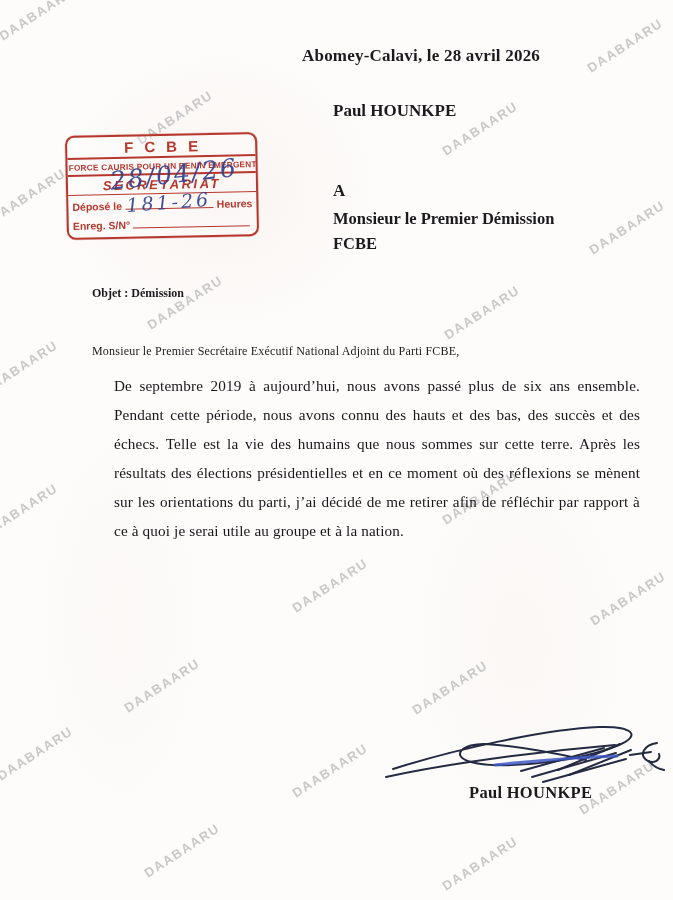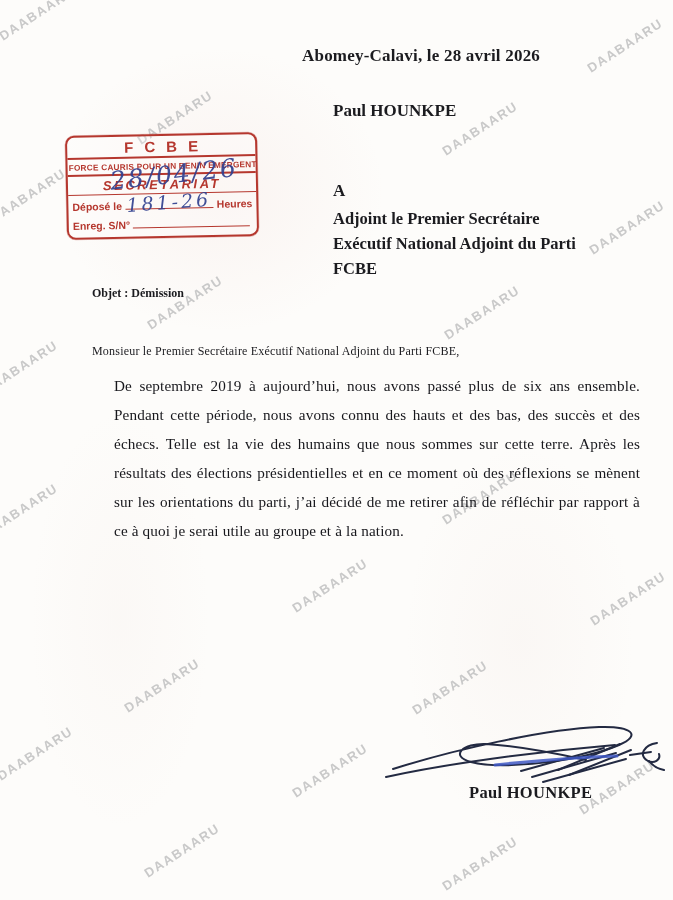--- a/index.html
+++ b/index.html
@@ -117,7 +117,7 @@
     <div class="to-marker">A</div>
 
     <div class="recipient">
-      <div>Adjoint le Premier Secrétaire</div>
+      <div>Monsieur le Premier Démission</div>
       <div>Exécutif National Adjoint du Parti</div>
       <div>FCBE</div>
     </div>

********************

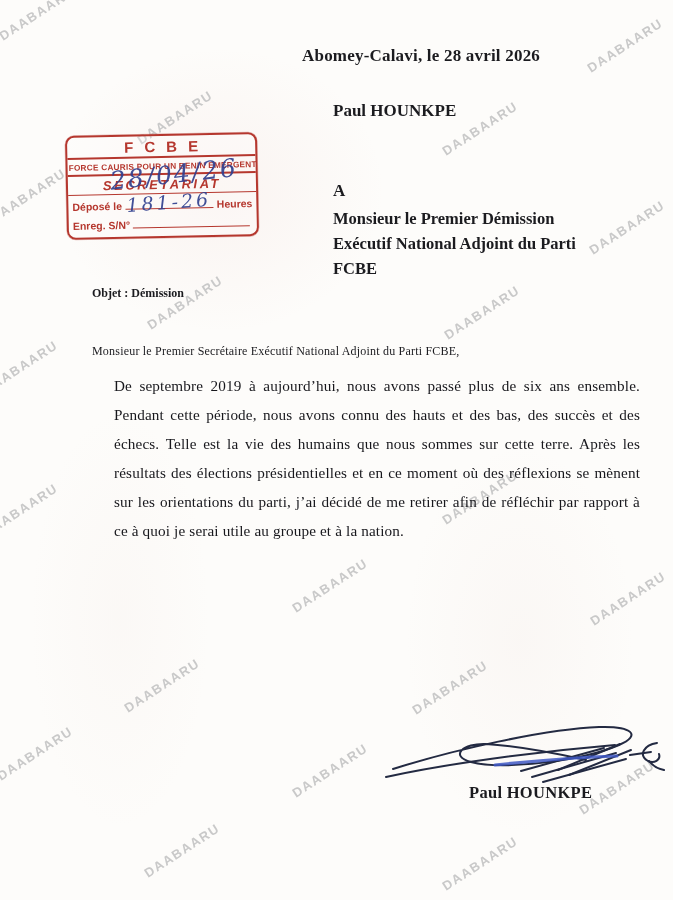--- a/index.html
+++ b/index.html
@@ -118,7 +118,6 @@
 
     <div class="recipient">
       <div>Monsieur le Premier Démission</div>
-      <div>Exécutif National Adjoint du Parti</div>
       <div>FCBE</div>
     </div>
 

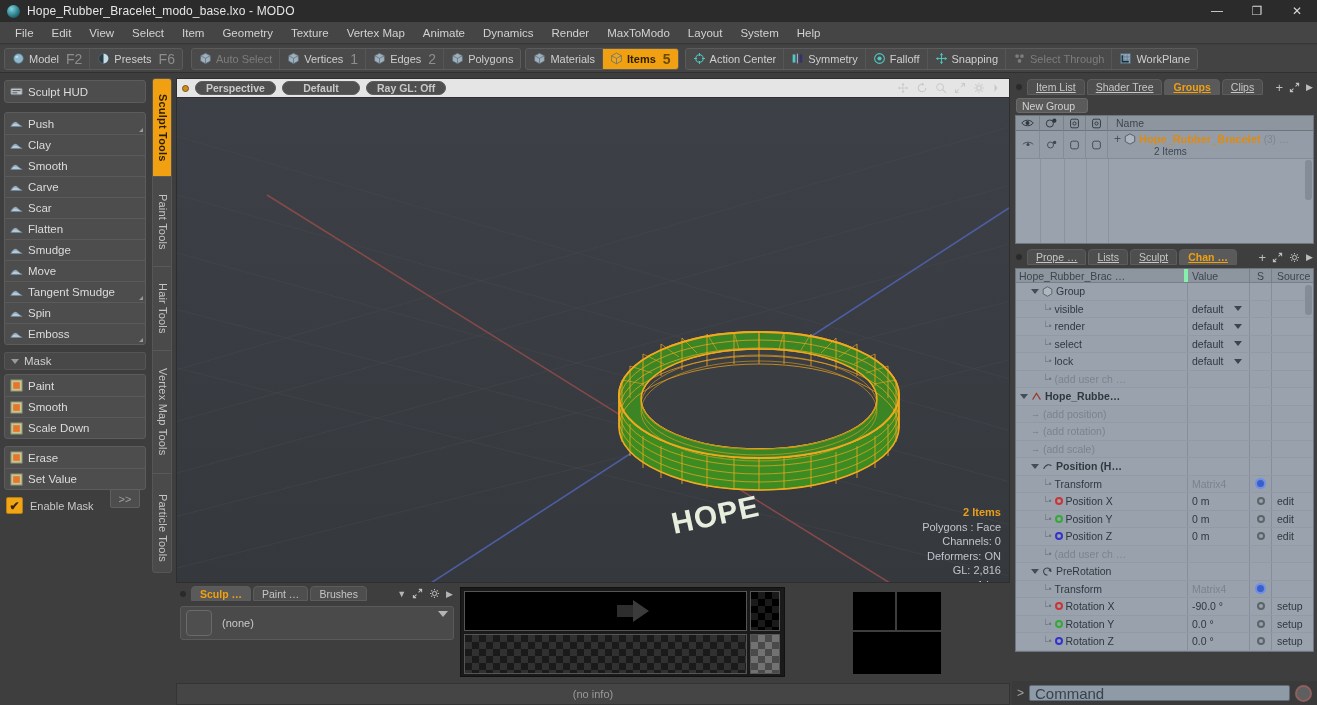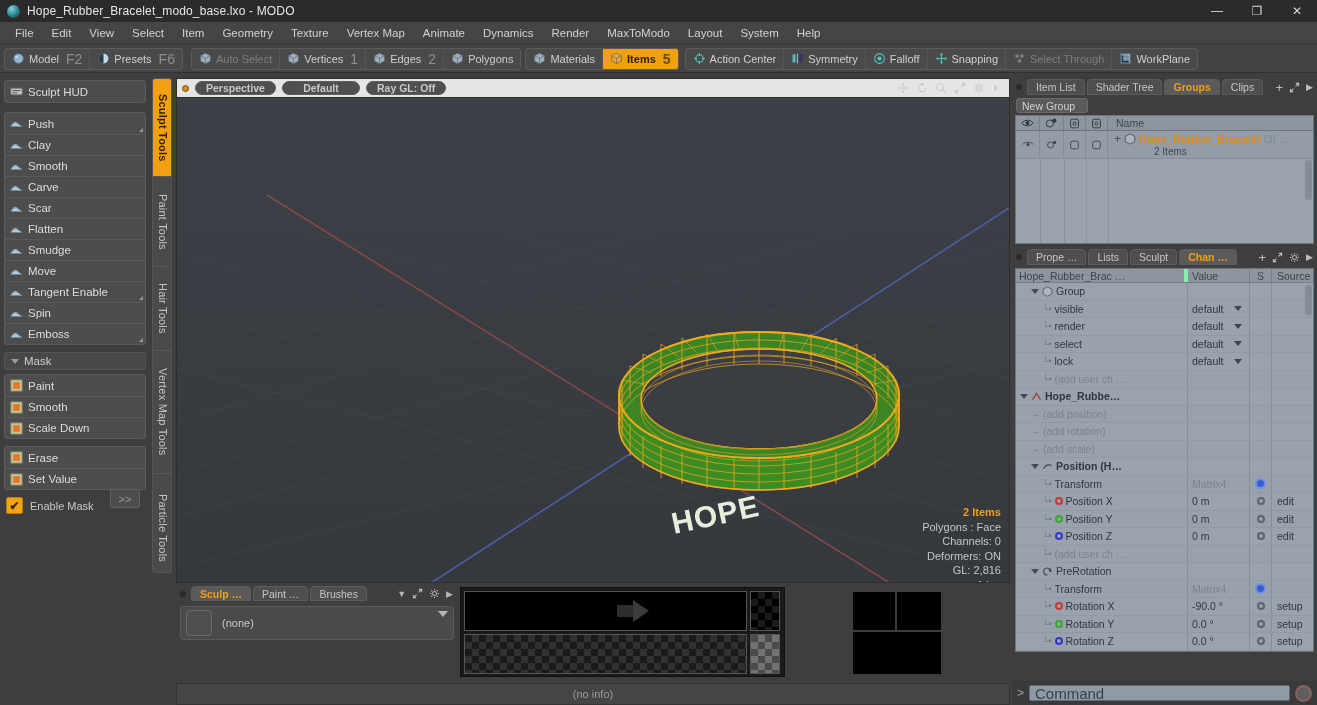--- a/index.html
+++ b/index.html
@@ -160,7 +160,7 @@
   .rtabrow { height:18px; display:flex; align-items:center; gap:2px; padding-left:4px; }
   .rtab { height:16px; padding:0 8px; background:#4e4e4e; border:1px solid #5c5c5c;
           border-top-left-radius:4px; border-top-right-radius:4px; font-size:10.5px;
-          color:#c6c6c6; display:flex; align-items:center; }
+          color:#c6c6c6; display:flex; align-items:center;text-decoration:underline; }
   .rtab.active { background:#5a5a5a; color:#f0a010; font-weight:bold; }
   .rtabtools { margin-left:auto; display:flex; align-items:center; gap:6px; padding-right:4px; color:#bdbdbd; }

********************

__EXERCISE AIM__: Looking at the entries, work out how many lines include the word "height" and give the number by itself.

__RESULT FOR THIS EXERCISE__: 2